The new device aims to mitigate this issue. The team’s approach involved extensive simulations, 3D printing, and experiments on cadavers to perfect the design. The result is a small, biocompatible resin array of teeth atop a curved base. These teeth, only 3mm long, are designed to grasp the tendon without cutting through it – reducing the risk of re-tearing. The base can be customized via 3D printing to fit the specific curvature of a patient’s humeral head – enhancing the device’s effectiveness and personalization.
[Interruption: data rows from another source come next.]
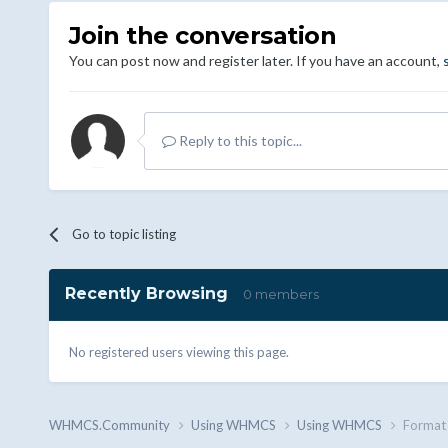
Join the conversation
You can post now and register later. If you have an account,
Reply to this topic...
Go to topic listing
Recently Browsing
0 members
No registered users viewing this page.
WHMCS.Community
Using WHMCS
Using WHMCS
Format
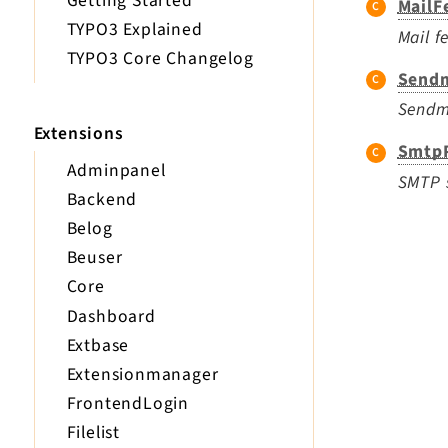
Getting Started
MailF
TYPO3 Explained
Mail f
TYPO3 Core Changelog
Sendm
Sendma
Extensions
SmtpP
Adminpanel
SMTP s
Backend
Belog
Beuser
Core
Dashboard
Extbase
Extensionmanager
FrontendLogin
Filelist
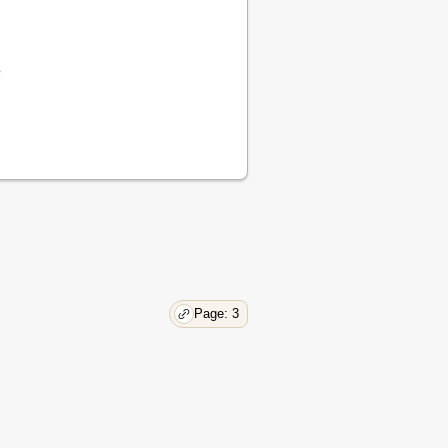
19
20
20
e
21
32
35
37
42
43
45
45
45
45
45
Page: 3
45
46
56
57
60
60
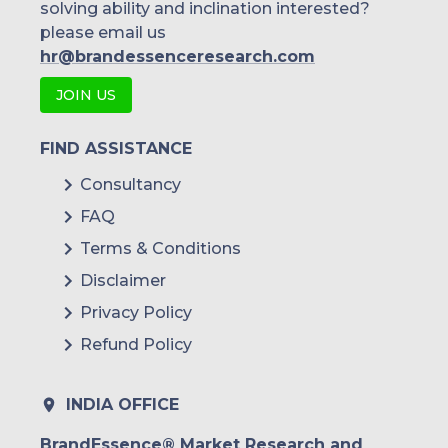
solving ability and inclination interested?
please email us
hr@brandessenceresearch.com
JOIN US
FIND ASSISTANCE
Consultancy
FAQ
Terms & Conditions
Disclaimer
Privacy Policy
Refund Policy
INDIA OFFICE
BrandEssence® Market Research and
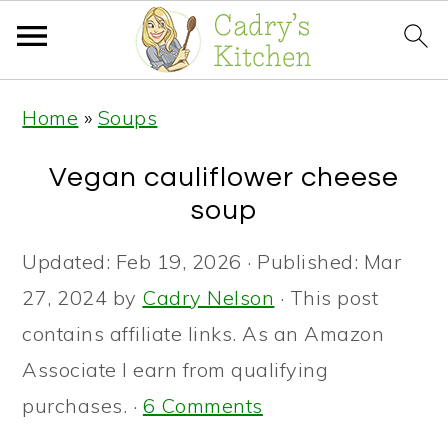
S
S
S
Home
»
Soups
k
k
k
i
i
i
Vegan cauliflower cheese
p
p
p
soup
t
t
t
Updated:
Feb 19, 2026
· Published:
Mar
o
o
o
27, 2024
by
Cadry Nelson
· This post
p
m
p
contains affiliate links. As an Amazon
r
a
r
Associate I earn from qualifying
i
i
i
purchases. ·
6 Comments
m
n
m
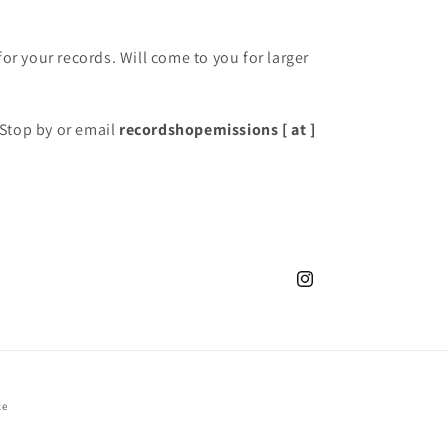
for your records. Will come to you for larger
Stop by or email
recordshopemissions [ at ]
Instagram
ce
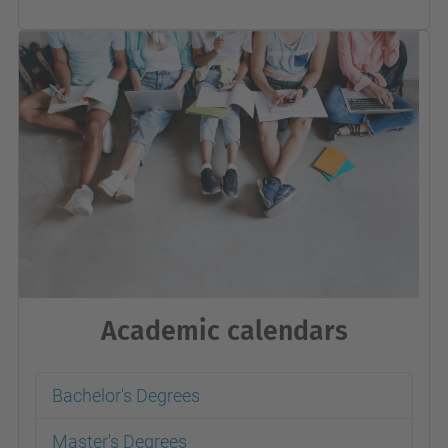
Academic calendars
Bachelor's Degrees
Master's Degrees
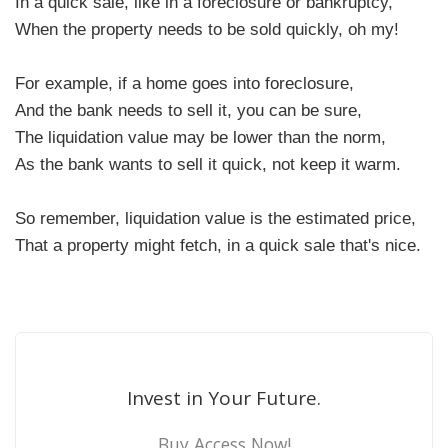
In a quick sale, like in a foreclosure or bankruptcy,
When the property needs to be sold quickly, oh my!
For example, if a home goes into foreclosure,
And the bank needs to sell it, you can be sure,
The liquidation value may be lower than the norm,
As the bank wants to sell it quick, not keep it warm.
So remember, liquidation value is the estimated price,
That a property might fetch, in a quick sale that's nice.
Invest in Your Future.
Buy Access Now!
Lead author Iden Kurtaliaj, who spearheaded the research during his PhD under the mentorship of Dr. Thomopoulos and Dr. Guy Genin, emphasized that the device integrates seamlessly with existing surgical techniques. Surgeons can incorporate the biomimetic device into their current procedures to enhance repair strength without needing to change their approach fundamentally.

Looking ahead, the Columbia University research team is developing a bioabsorbable version of the python teeth-inspired device that will degrade as the tendon heals – further improving its clinical utility. They are also preparing for a pre-submission meeting with the FDA to facilitate the transition of their innovative device to the market. This advancement represents a significant step forward in orthopedic surgery, potentially transforming the treatment landscape for rotator cuff injuries.